Page images and their extracted text
========
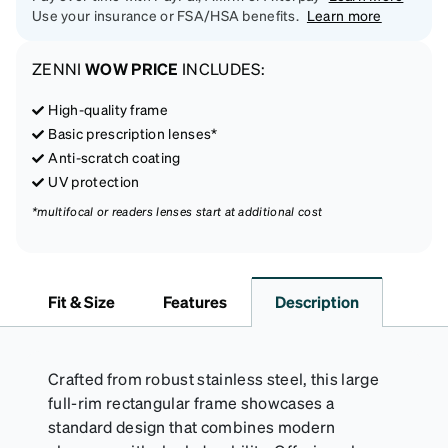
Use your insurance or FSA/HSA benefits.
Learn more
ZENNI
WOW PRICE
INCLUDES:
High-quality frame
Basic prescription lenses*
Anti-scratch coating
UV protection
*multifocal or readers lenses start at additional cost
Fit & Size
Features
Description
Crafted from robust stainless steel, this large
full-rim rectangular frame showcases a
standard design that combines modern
========
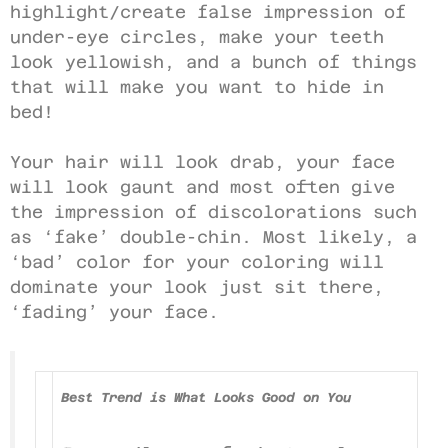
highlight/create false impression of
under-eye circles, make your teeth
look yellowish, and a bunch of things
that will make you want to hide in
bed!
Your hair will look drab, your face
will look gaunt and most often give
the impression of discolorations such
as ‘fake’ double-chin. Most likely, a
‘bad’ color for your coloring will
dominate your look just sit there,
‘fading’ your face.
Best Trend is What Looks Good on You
========
▸ Exercise aim
Please render the lines of the entries as a Markdown table with the columns Row and Text line, starting at the line that contains "highlight/create false impression of" and ending at the line that contains "Best Trend is What Looks Good on You". Number each row and leave out any blank lines.

▸ Response box
| Row | Text line |
|---|---|
| 1 | highlight/create false impression of |
| 2 | under-eye circles, make your teeth |
| 3 | look yellowish, and a bunch of things |
| 4 | that will make you want to hide in |
| 5 | bed! |
| 6 | Your hair will look drab, your face |
| 7 | will look gaunt and most often give |
| 8 | the impression of discolorations such |
| 9 | as ‘fake’ double-chin. Most likely, a |
| 10 | ‘bad’ color for your coloring will |
| 11 | dominate your look just sit there, |
| 12 | ‘fading’ your face. |
| 13 | Best Trend is What Looks Good on You |